Sam Jay’s 3 In The Morning is a fantastic hour of stand-up that crushes many boundaries and norms in comedy. But when the comedian goes into a bit about trans women playing football or being better at fighting, it just doesn’t hit the same — in large part because it simply doesn’t hold up to the execution of the show’s first half. The first 30 minutes of the special showed us that Jay is smarter than the intellectual laziness it took to make those jokes.
Comedians don’t even need to listen to the “think piece writers” or “cancel culture bloggers” or any other imaginary critics. They can simply listen to their audiences. Just hearing the deafening silence after Burr’s cancel-culture bit and the muted laughter at Jay’s trans material should tell them that their jokes just aren’t landing. But in cases like these, comics seem determined to prove audiences wrong and are violating a central pillar of comedy in the process.

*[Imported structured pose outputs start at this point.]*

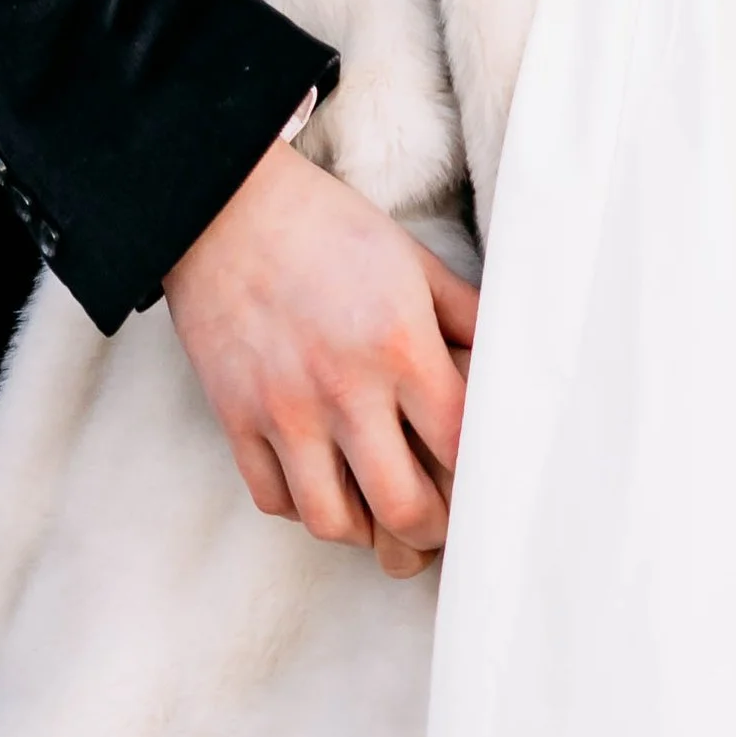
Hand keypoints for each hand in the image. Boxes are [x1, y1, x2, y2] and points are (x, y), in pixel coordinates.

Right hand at [163, 135, 477, 578]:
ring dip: (364, 532)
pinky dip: (301, 506)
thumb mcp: (412, 261)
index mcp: (399, 345)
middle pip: (403, 507)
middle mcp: (344, 387)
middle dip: (429, 531)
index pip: (460, 446)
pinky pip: (273, 498)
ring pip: (331, 521)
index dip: (482, 479)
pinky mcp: (235, 417)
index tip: (484, 485)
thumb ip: (464, 317)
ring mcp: (283, 409)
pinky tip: (322, 484)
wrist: (225, 204)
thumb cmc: (329, 229)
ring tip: (377, 515)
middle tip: (435, 524)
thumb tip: (509, 362)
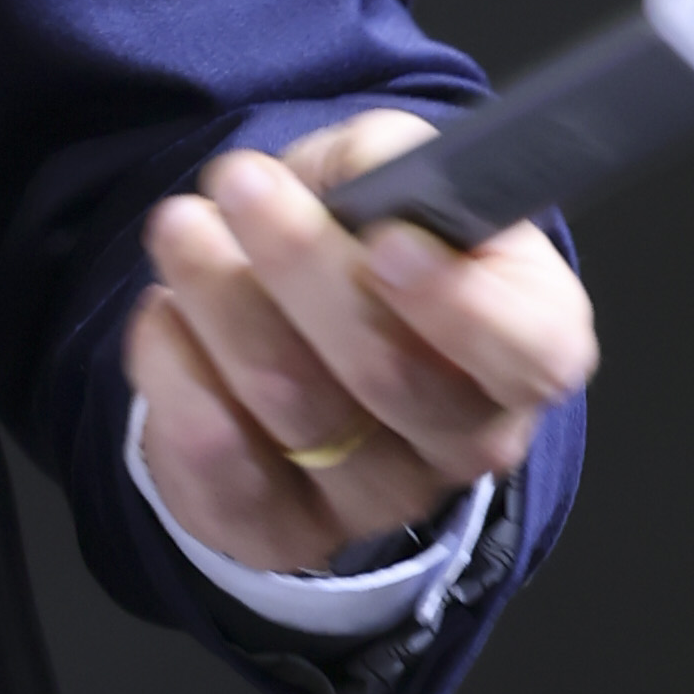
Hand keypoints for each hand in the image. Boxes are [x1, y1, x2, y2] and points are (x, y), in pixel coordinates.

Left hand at [123, 110, 598, 579]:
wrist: (299, 311)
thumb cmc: (368, 232)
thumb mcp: (396, 170)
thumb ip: (394, 162)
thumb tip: (369, 175)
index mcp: (531, 344)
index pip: (528, 354)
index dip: (461, 306)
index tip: (388, 240)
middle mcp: (470, 437)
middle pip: (391, 376)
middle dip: (301, 267)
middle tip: (237, 182)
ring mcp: (380, 497)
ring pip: (296, 412)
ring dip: (223, 303)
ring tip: (181, 227)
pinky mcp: (285, 531)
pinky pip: (223, 474)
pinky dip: (177, 379)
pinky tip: (163, 314)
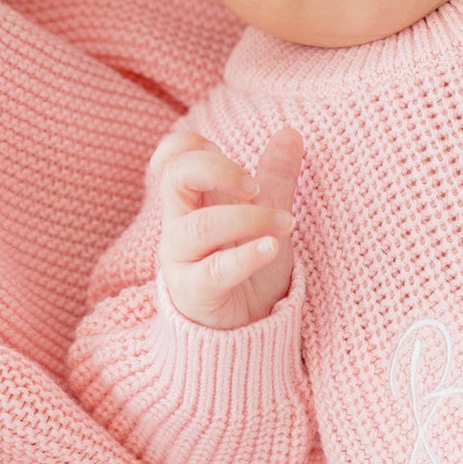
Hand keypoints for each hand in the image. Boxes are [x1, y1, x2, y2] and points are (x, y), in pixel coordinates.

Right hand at [154, 124, 302, 330]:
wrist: (238, 331)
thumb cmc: (243, 268)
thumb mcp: (262, 216)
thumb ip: (275, 177)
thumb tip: (291, 133)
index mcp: (191, 202)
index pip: (171, 157)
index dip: (194, 146)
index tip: (235, 163)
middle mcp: (178, 225)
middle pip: (175, 178)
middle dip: (216, 170)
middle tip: (254, 186)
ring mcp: (182, 259)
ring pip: (200, 226)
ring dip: (249, 219)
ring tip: (287, 225)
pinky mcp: (195, 291)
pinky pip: (214, 270)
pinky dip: (245, 256)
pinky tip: (272, 246)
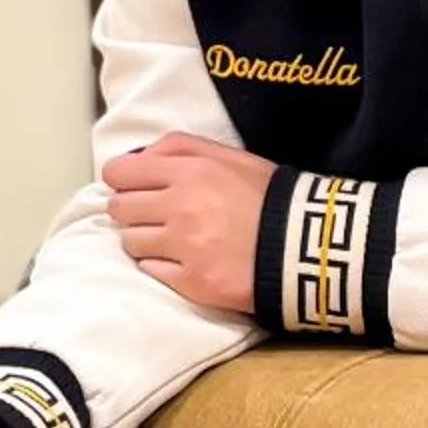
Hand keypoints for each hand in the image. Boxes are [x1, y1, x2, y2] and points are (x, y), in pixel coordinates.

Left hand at [101, 131, 273, 311]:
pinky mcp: (192, 281)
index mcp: (190, 171)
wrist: (309, 246)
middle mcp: (181, 207)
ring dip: (144, 239)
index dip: (121, 180)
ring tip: (175, 238)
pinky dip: (161, 265)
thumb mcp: (231, 156)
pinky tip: (185, 259)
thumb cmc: (269, 197)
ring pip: (129, 241)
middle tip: (154, 214)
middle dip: (131, 210)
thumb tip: (138, 156)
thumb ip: (180, 146)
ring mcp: (185, 247)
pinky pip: (151, 270)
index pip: (119, 173)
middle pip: (118, 208)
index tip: (132, 187)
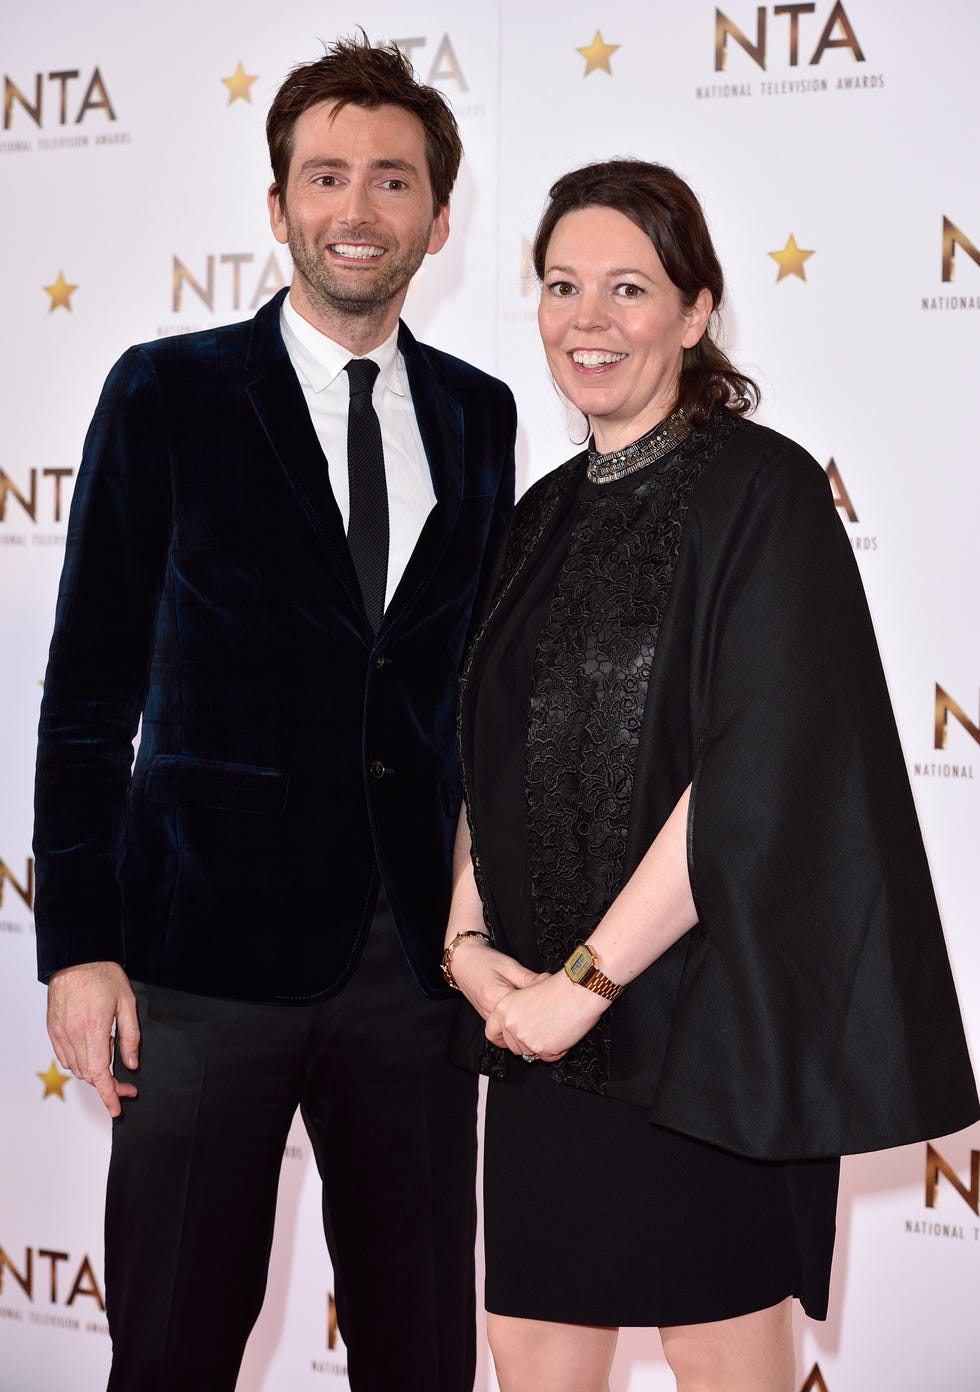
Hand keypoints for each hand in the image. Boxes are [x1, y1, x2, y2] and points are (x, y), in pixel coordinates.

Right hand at [46, 962, 139, 1116]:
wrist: (76, 957)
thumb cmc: (103, 975)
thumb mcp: (127, 1002)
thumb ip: (131, 1036)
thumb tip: (131, 1064)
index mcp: (95, 1027)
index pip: (100, 1072)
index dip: (109, 1094)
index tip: (117, 1108)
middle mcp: (74, 1033)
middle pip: (88, 1075)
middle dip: (108, 1085)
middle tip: (126, 1084)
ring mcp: (60, 1033)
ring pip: (76, 1069)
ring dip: (94, 1074)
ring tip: (110, 1055)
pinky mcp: (53, 1030)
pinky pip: (65, 1058)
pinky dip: (80, 1063)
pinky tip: (93, 1051)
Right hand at [449, 937, 547, 1021]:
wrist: (463, 961)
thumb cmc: (485, 960)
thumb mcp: (510, 966)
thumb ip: (530, 979)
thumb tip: (550, 984)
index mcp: (495, 996)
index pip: (524, 1011)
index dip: (541, 1009)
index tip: (554, 1003)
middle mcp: (489, 1012)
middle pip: (518, 1025)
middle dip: (536, 1021)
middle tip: (551, 1012)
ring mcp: (487, 1018)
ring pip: (512, 1031)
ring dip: (526, 1025)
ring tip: (540, 1015)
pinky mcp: (488, 1019)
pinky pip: (505, 1029)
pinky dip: (517, 1025)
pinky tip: (526, 1017)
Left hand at [485, 971, 607, 1061]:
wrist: (577, 992)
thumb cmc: (559, 988)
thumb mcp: (528, 992)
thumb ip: (517, 1010)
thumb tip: (517, 1024)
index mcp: (503, 1008)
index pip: (492, 1033)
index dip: (503, 1038)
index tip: (510, 1040)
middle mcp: (510, 1024)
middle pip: (513, 1046)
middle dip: (527, 1042)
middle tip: (543, 1028)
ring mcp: (524, 1038)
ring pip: (530, 1053)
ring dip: (543, 1045)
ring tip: (555, 1026)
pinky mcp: (540, 1049)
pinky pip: (547, 1057)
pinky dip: (557, 1049)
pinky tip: (563, 1032)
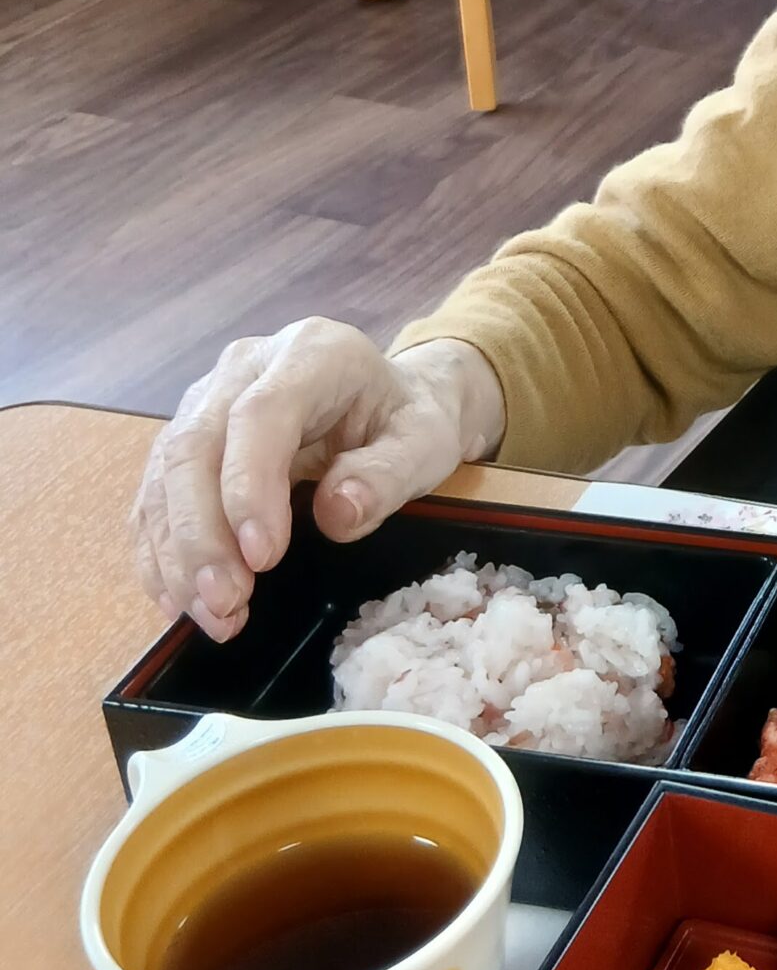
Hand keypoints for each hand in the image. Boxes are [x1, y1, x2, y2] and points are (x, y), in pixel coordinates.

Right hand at [130, 323, 506, 643]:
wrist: (389, 400)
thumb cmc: (408, 419)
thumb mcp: (427, 443)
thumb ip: (389, 476)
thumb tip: (337, 515)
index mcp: (311, 354)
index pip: (260, 415)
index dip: (249, 486)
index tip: (262, 557)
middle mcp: (244, 368)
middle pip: (195, 447)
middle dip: (202, 535)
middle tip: (227, 604)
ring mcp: (206, 400)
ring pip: (165, 475)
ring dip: (178, 554)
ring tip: (214, 615)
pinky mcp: (187, 438)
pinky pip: (156, 495)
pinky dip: (162, 552)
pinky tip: (181, 599)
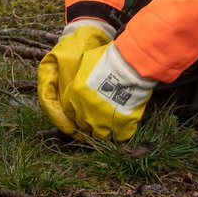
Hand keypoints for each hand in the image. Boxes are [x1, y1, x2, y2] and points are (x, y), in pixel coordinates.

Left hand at [40, 33, 155, 141]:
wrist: (129, 67)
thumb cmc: (106, 60)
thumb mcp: (85, 63)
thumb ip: (79, 74)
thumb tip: (79, 74)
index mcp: (73, 98)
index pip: (68, 112)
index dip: (76, 111)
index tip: (82, 108)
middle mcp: (84, 113)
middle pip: (82, 124)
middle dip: (88, 121)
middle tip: (97, 114)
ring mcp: (102, 122)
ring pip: (98, 134)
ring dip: (102, 129)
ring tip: (109, 122)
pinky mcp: (120, 127)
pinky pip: (118, 136)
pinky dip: (120, 133)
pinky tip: (122, 125)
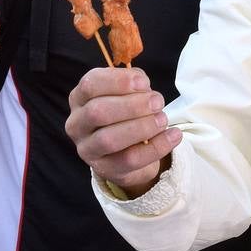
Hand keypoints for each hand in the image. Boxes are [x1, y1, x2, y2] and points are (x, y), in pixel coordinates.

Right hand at [66, 68, 182, 196]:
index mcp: (80, 98)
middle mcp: (77, 124)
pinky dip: (156, 147)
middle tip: (158, 102)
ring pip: (109, 139)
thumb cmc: (128, 113)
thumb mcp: (129, 93)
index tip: (144, 82)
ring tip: (163, 119)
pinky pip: (130, 160)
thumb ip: (134, 85)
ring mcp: (87, 149)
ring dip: (142, 127)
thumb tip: (143, 86)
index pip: (90, 84)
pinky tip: (173, 135)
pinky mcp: (105, 168)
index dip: (118, 81)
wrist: (132, 150)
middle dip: (132, 105)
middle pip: (97, 112)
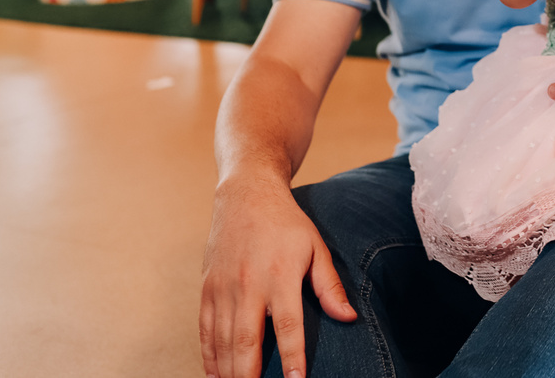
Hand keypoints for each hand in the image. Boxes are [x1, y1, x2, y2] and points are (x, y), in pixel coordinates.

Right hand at [200, 176, 356, 377]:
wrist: (246, 195)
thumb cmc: (287, 224)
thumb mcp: (316, 247)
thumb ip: (329, 285)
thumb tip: (348, 318)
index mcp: (280, 275)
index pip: (288, 326)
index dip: (291, 358)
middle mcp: (248, 284)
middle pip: (246, 341)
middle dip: (250, 376)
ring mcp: (223, 288)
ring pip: (223, 341)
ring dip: (228, 372)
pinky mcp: (206, 289)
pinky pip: (205, 330)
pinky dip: (208, 357)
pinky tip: (215, 376)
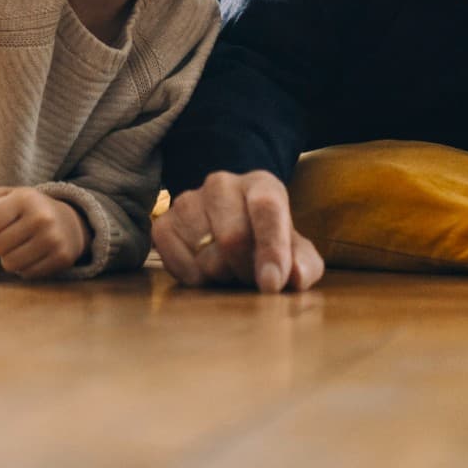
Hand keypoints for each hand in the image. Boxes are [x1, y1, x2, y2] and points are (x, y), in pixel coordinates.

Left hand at [0, 186, 90, 279]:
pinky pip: (26, 274)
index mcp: (26, 198)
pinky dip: (25, 267)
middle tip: (12, 234)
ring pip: (9, 264)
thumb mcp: (6, 197)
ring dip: (9, 257)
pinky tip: (34, 254)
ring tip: (21, 245)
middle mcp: (43, 218)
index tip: (3, 219)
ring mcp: (54, 240)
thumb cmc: (28, 209)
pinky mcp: (62, 259)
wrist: (70, 222)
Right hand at [152, 171, 324, 293]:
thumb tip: (295, 276)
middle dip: (246, 269)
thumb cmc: (267, 243)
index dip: (271, 248)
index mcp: (260, 184)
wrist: (230, 233)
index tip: (272, 284)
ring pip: (204, 255)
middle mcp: (221, 184)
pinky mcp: (163, 224)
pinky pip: (177, 264)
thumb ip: (305, 264)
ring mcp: (187, 201)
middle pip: (232, 237)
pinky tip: (206, 271)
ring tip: (230, 269)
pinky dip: (195, 279)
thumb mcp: (295, 252)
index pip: (266, 208)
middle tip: (251, 277)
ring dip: (222, 275)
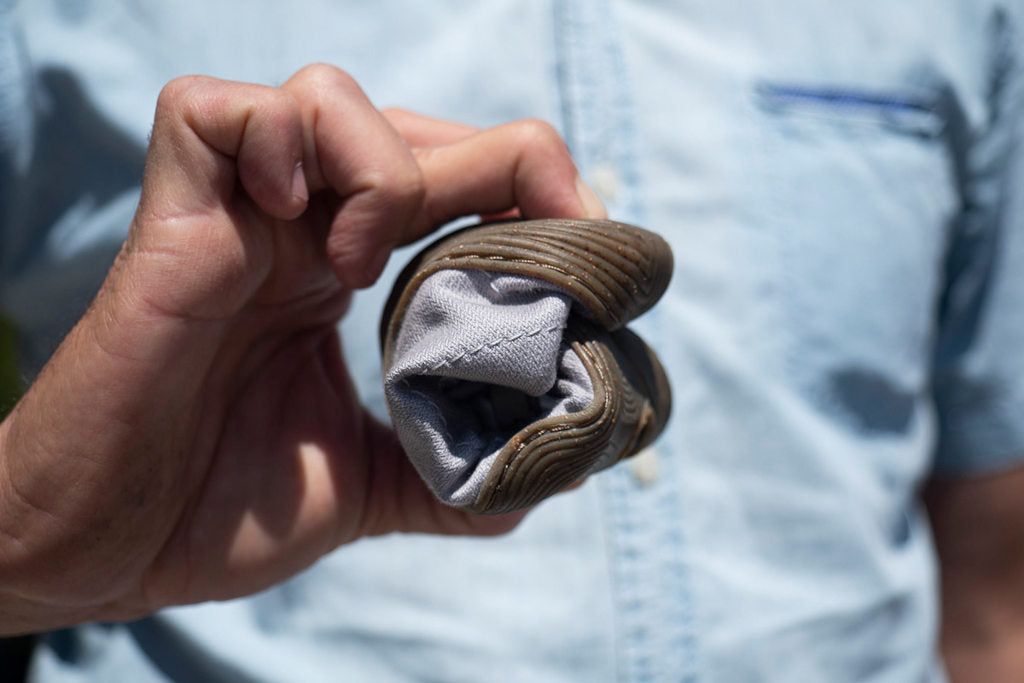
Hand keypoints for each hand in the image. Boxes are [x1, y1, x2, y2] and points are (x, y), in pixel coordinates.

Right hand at [0, 64, 605, 633]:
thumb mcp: (360, 488)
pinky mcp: (166, 223)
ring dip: (387, 167)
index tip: (586, 248)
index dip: (534, 193)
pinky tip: (301, 229)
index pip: (452, 182)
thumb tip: (536, 480)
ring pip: (325, 98)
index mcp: (338, 273)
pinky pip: (211, 111)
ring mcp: (231, 218)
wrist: (98, 552)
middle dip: (503, 166)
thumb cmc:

The entire reason comedians workshop their jokes, doing small-club tours, or surprise appearances is to make their material better. When audiences respond negatively, comedians either fix their jokes or scrap them altogether. But now comedians have abandoned that principle because they feel like they know what’s funny regardless of how audiences react — that their punchlines are suddenly beyond reproach, and anything that falls under the umbrella of “cancel culture” is hilarious on principle alone. Anyone who disagrees is just too sensitive.
Cancel culture isn’t ruining comedy, mostly because cancel culture doesn’t actually exist. Nobody gets canceled in the way that people who complain about cancel culture think people get canceled. Kevin Hart didn’t get canceled. Dave Chappelle didn’t get canceled. It just doesn’t happen. What comedians mean by “canceled” is more like “held accountable.” What they see as the end of their careers is simply a demand that they have the simple decency of reckoning with the harm they cause others, especially marginalized communities. That’s just basic humanity.
So, no, it’s not cancel culture that’s ruining comedy — it’s comedians’ reactions to cancel culture. Instead of trying to rage against the natural reactions of their audiences, they should maybe listen to that real-time feedback and focus on making viewers laugh more than convincing them they need to change to enjoy jokes. Funny shit is still funny; when Issa Rae hosts SNL tomorrow night, we’ll hopefully see that. But sometimes the other stuff needs to get left in the drafts.